- **Required task**
Copy every line of the records below exactly, but leave out the pictures.
# Start of Extracted records
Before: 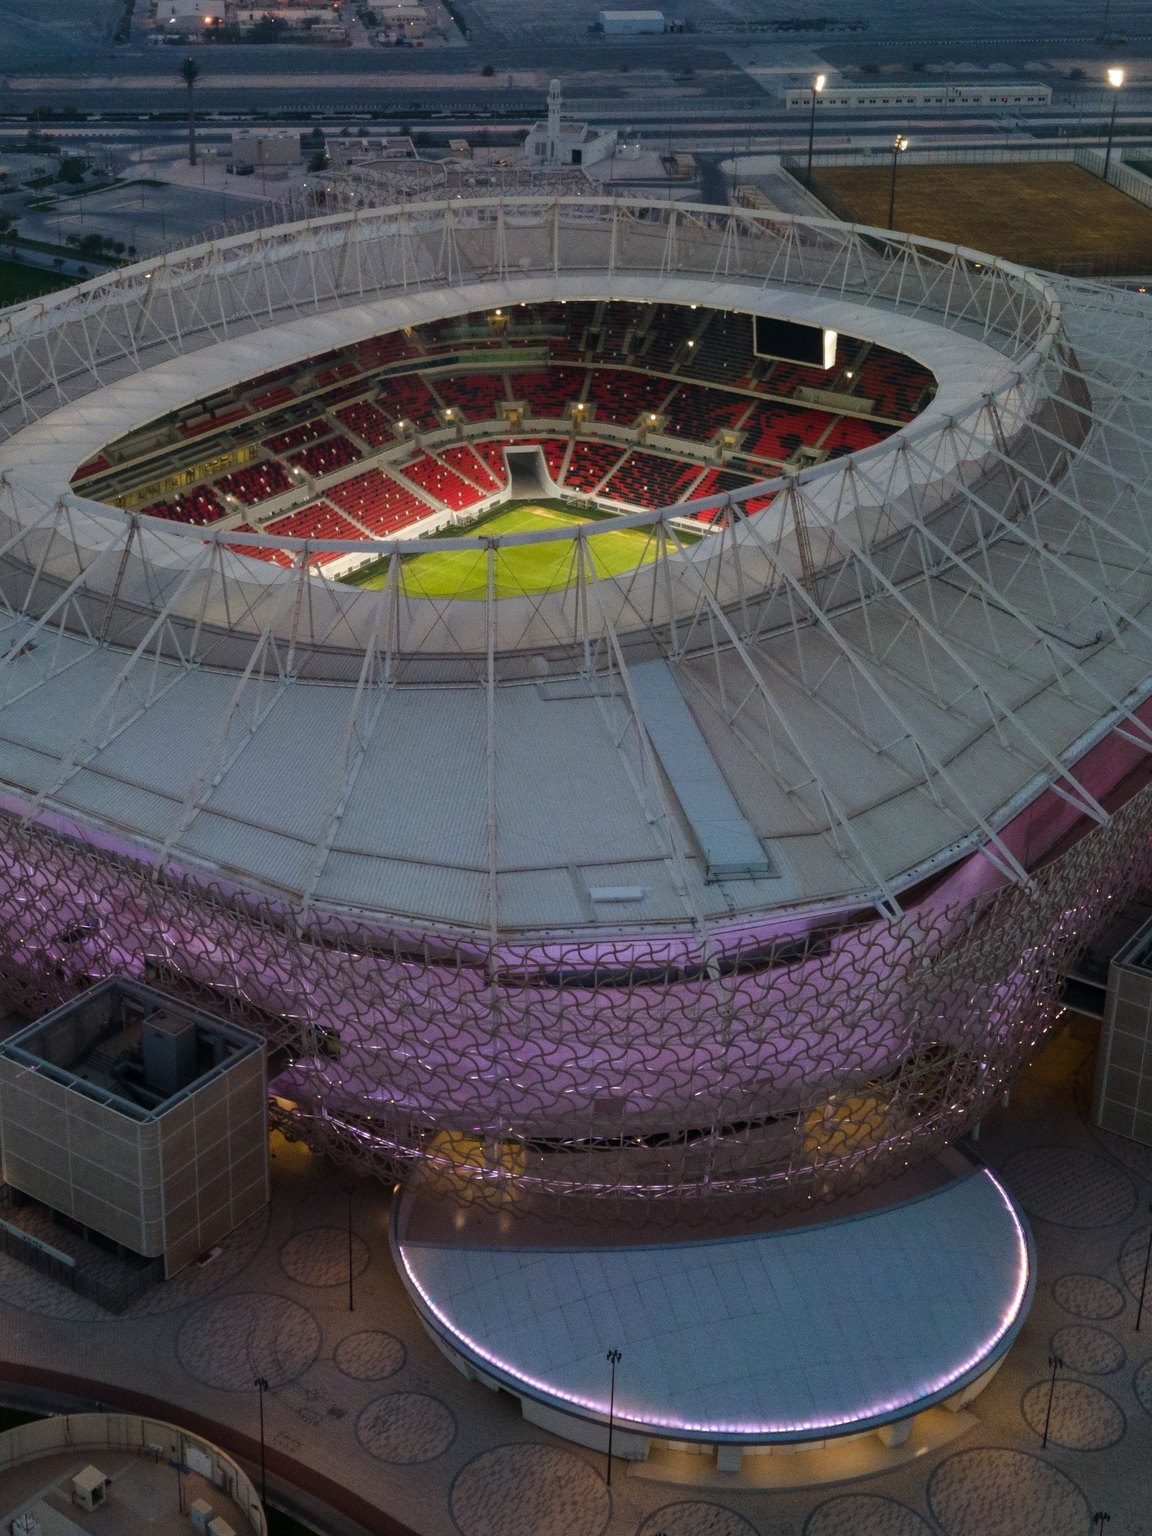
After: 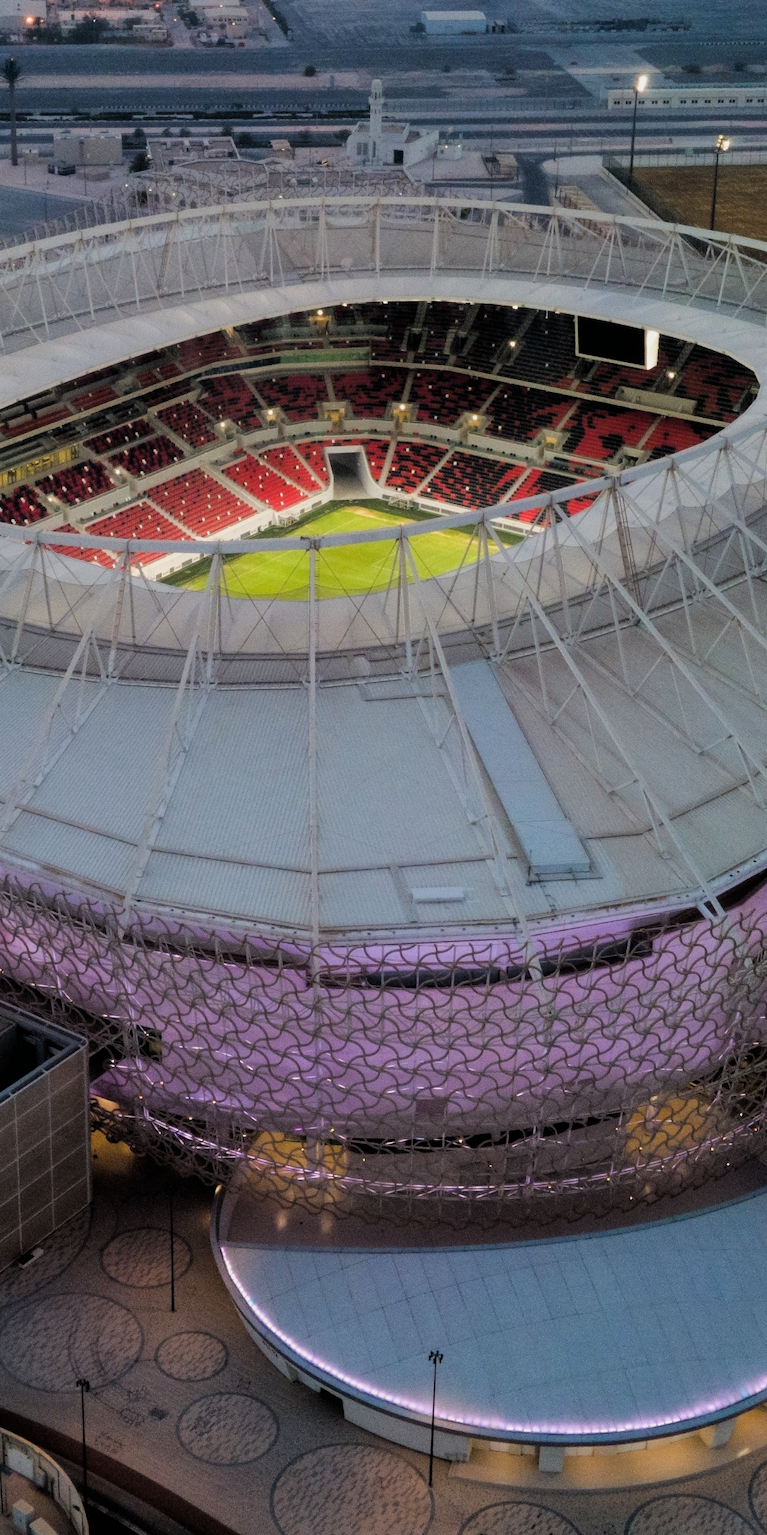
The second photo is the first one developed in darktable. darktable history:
exposure: black level correction 0, exposure 0.697 EV, compensate exposure bias true, compensate highlight preservation false
haze removal: strength -0.04, compatibility mode true, adaptive false
crop and rotate: left 15.56%, right 17.782%
filmic rgb: black relative exposure -4.81 EV, white relative exposure 4.02 EV, hardness 2.8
# End of Extracted records
- **Answer to the problem**
Before: 
After: 
The second photo is the first one developed in darktable. darktable history:
exposure: black level correction 0, exposure 0.697 EV, compensate exposure bias true, compensate highlight preservation false
haze removal: strength -0.04, compatibility mode true, adaptive false
crop and rotate: left 15.56%, right 17.782%
filmic rgb: black relative exposure -4.81 EV, white relative exposure 4.02 EV, hardness 2.8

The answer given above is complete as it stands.